Tuesday was also a difficult day for me.  Finding myself unable to shake the disapproving look of the woman in the book shop that morning as my son threw himself on the floor and proceeded to bump his head, that look stayed with me all day.  It gently corroded my confidence in parenting my boy, who was finding the day equally as bewildering and exhausting as I was.  Except we both had the expectation that I should have been able to do something to change it. Instead the day ended with him in my arms, sat at the dinner table, dinner half cooked, both of us crying, when my husband walked through the door.

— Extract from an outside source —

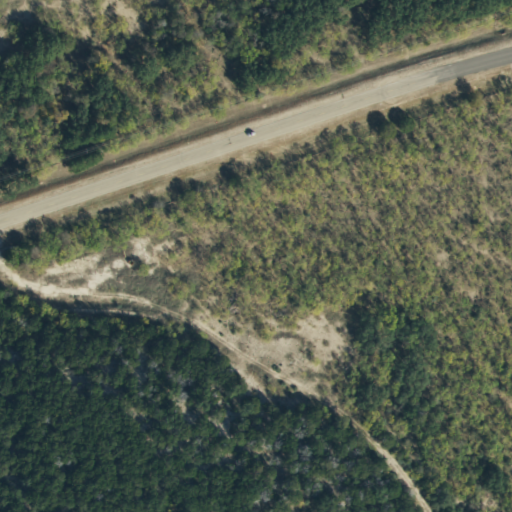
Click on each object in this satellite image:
road: (252, 138)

As my husband graciously took over and I was able to find some space to reflect, it became apparent that I had become subject to an incredible amount of guilt around not knowing how to fix the situation.  I realised that the perceived criticism from another had not only set the tone of our day, but that it had left less space for me to tune into what my boy might have needed, giving us even less of a chance of getting there.  Instead, it had opened up a space where my own pre-occupations and insecurities could thrive.  In my mind the difficulties had built up like a huge tower of Jenga which was going to come crashing down on our heads at any moment.

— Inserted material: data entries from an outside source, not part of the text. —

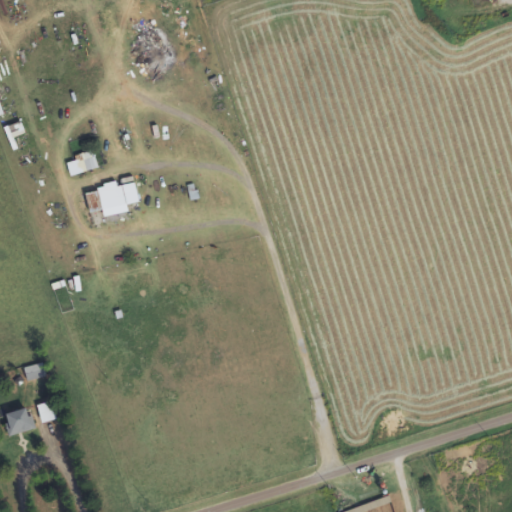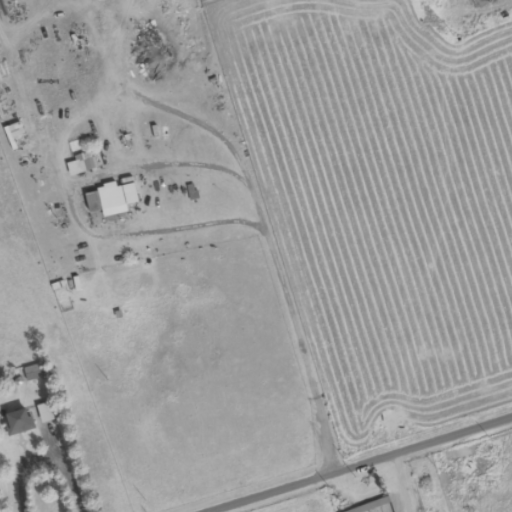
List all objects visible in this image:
building: (82, 166)
building: (108, 201)
building: (47, 412)
building: (19, 422)
road: (365, 466)
building: (371, 505)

This didn’t leave me any space to remember the moments of joy.  The trundle down to the park at the bottom of the hill, my son taking great pride in every step.  Watching his smiling giggling face come rushing towards mine as I pushed him on the swing.  Walking with him hand in hand up the high street whilst he marvelled at everything we passed.  His little smiling face peering over my shoulder and saying ‘boo’ as I cleaned the floor after lunch.  Picking him up for another tearful cuddle and discovering that blowing raspberries all over his face immediately rights all wrongs in the world in that one sparkling moment.

Revisiting my role in all of this, I came back to what he needed me to do.  He needed me to be with him.  Regardless of what that involved being with, he needed me to show up.  To be alongside him in all his pain, anger and frustration.  To hold him through his fear as he momentarily realises that I actually cant read his mind and frighteningly he cant clearly communicate what it is he desperately needs to tell me.  To gently hold the boundaries, whilst listening and meeting him wherever I could.

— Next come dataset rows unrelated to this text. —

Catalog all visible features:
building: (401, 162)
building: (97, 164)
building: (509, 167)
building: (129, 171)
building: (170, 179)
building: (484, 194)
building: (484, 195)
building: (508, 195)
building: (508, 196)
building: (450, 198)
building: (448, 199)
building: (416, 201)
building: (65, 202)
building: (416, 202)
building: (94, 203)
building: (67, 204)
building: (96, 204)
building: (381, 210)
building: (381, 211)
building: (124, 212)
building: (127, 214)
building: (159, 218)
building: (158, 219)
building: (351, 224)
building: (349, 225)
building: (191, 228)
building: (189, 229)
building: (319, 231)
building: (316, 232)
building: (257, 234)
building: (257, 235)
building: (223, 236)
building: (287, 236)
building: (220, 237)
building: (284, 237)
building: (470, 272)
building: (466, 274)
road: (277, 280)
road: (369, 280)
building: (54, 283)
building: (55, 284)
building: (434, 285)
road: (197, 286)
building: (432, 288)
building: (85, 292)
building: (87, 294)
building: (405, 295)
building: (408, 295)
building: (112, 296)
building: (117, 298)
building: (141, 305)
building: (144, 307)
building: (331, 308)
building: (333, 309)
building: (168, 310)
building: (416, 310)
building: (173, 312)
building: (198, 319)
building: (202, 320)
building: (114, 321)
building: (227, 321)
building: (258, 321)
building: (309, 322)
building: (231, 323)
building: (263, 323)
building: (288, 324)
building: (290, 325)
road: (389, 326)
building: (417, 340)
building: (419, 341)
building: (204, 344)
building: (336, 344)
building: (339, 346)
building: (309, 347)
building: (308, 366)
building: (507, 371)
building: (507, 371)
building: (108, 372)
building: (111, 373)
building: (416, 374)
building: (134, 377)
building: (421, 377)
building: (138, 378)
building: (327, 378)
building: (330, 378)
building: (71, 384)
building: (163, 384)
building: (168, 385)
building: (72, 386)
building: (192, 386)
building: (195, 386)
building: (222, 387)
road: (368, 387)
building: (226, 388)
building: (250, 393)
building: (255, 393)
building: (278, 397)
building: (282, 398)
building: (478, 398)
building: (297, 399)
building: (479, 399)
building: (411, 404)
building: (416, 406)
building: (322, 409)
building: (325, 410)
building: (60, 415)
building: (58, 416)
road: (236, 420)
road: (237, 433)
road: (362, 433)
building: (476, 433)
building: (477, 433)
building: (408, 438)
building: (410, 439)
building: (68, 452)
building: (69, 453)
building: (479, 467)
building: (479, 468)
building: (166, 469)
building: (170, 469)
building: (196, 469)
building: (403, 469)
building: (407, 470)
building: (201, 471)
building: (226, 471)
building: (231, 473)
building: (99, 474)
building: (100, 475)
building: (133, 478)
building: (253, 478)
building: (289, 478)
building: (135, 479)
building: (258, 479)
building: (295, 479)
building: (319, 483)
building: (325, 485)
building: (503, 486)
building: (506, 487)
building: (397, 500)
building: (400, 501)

Which also happens to be the bread and butter of my life as a therapist.  As is acknowledging the need and significance of rupture and repair.   As described by Dr Allan Schore, (http://www.youtube.com/watch?v=cbfuBex-3jE&sns=em) it is in the interplay of rupture and repair that resilience is allowed to develop.

“The ability to repair ruptures is what allows for the tolerance of negative affect”

Dr Allan Schore http://www.youtube.com/watch?v=cbfuBex-3jE&sns=em – find him at www.allanschore.com

So it is in all those magical moments of connection, however momentary, that the real work of relationship and resilience is being woven.  My initial guilt, shame and slight terror that this is what toddlerhood has in store for us, eclipsed the real beauty and intricacy of our relationship.  I can have a tendency towards perfectionism, which at its best drives me to work hard, but at its worst does not allow for nuance, the bitter sweet, the light and the dark.  It is my hope for my son that he can embrace all of these things, both in himself and in others.  As we go on in our journey together I realise that not only am I helping to show him the world in all its colours, he is also reminding me of the colours I might choose not to see and showing me how truly beautiful they are.